- _INPUT MATERIAL_
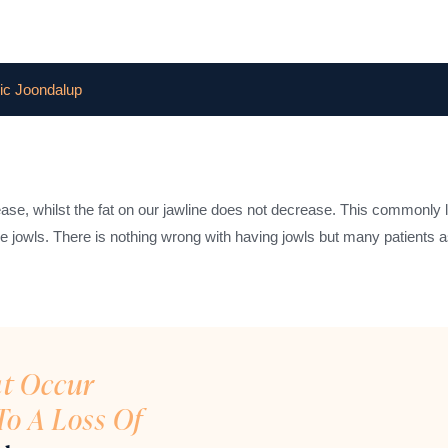
ic Joondalup
rease, whilst the fat on our jawline does not decrease. This commonly 
 the jowls. There is nothing wrong with having jowls but many patients 
at Occur
To A Loss Of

- _DIRECTIONS_
An exact reprint of every record is required, with the pictures omitted.

- _ANSWER BOX_
ic Joondalup
rease, whilst the fat on our jawline does not decrease. This commonly 
 the jowls. There is nothing wrong with having jowls but many patients 
at Occur
To A Loss Of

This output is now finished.